The Victorian Socialists Are Within Striking Distance of a Parliamentary Seat
Across Melbourne, the Victorian Socialists have knocked on over 180,000 doors and signed up hundreds of volunteers. Their campaign has set its sights on two upper house seats in the coming state election.

Liz Walsh and rank-and-file trade unionist Viraj Dissanayake supporting Knauf Port Melbourne workers as they strike. (@lizwalshVS / Twitter)
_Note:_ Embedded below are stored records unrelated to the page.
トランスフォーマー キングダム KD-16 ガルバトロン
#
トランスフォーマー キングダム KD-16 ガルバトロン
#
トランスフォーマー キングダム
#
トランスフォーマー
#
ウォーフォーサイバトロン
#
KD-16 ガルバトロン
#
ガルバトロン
Melbourne’s West stretches from inner suburbs along the Maribyrnong River like Footscray and Williamstown through to recently developed areas bordering on farmland. In less than a week, alongside other Victorians, its residents will go to the polls to elect a new state government.
Although the eleven electoral districts in Melbourne’s West are known as the Victorian Labor Party’s “red wall,” the last eight years under Labor premier Daniel Andrews have not served locals well. Indeed, although Labor has governed Victoria for nineteen of the last twenty-three years, the area has some of the city’s worst access to social infrastructure like schools, public transport, and hospitals. The population of the region has grown rapidly in recent years, yet thanks to developers, housing prices are going up. A history of heavy industry and manufacturing has left many areas dangerously polluted.
Melbourne’s West is also not likely to cave to the Right. The Liberals command just a single seat in the five-seat Western Metropolitan Region. And during the May federal election, seeds spread by a number of hard-right micro-parties failed to germinate, despite record advertising expenditure financed by mining billionaire Clive Palmer.